I've developed some GUI components for this program, which you are free to use or not, as you choose. If you don't use my classes, it is your responsibility to present the results of your program in a way that can readily be graded.

Here is the basic usage of the classes that I provide; this should be enough to get you started. For more detailed information, look at the source code or at the javadoc.

1. Create a Board by calling `new Board(numberOfRows, numberOfColumns)`. A Board is a type of `Panel` which you can use in constructing your GUI.

2. Create pieces to put on the board by extending `Piece`.
• `Piece` is an abstract class because different pieces should be drawn differently, so you need to subclass it and provide a `public void paint(Graphics g)` method for each subclass.

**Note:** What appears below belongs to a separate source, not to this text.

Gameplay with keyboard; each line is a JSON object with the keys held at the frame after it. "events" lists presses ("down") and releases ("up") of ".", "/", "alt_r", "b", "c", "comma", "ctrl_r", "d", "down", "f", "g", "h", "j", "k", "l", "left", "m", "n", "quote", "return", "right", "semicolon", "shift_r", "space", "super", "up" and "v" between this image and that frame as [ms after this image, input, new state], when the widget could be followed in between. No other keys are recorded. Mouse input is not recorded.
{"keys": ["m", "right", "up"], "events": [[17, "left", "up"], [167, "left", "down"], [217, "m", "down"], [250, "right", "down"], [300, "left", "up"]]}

I've provided two example subclasses, `RoundPiece` (which you can use for a robot) and `Block` (which you can use for a block).
• Use the `getX() `and `getY()` methods (inherited from `Piece`) to find the top left-hand corner of the area in which you should paint your piece.
• You still need something to indicate the target location. It could be another kind of `Piece` (but it doesn't have to be).

3. Place your pieces on the board by calling `place(row, column)`. They will automatically appear on the display.

4. Move your pieces by calling `moveTo(rowNumber, columnNumber)` or `move(changeInRow, changeInColumn)`. They will automatically move on the display.

A final class, `Test`, is just an example of setting up a GUI and moving pieces around on it.

The Java files are available as ricochet.zip. You are welcome to use them or not, and if you use them, you are welcome to change them in any way you like. Please let me know of any errors or infelicities that you find in this code.

Due date:

Before midnight, Thursday, April 24. If you have modified my files in any way, don't forget to include those, too.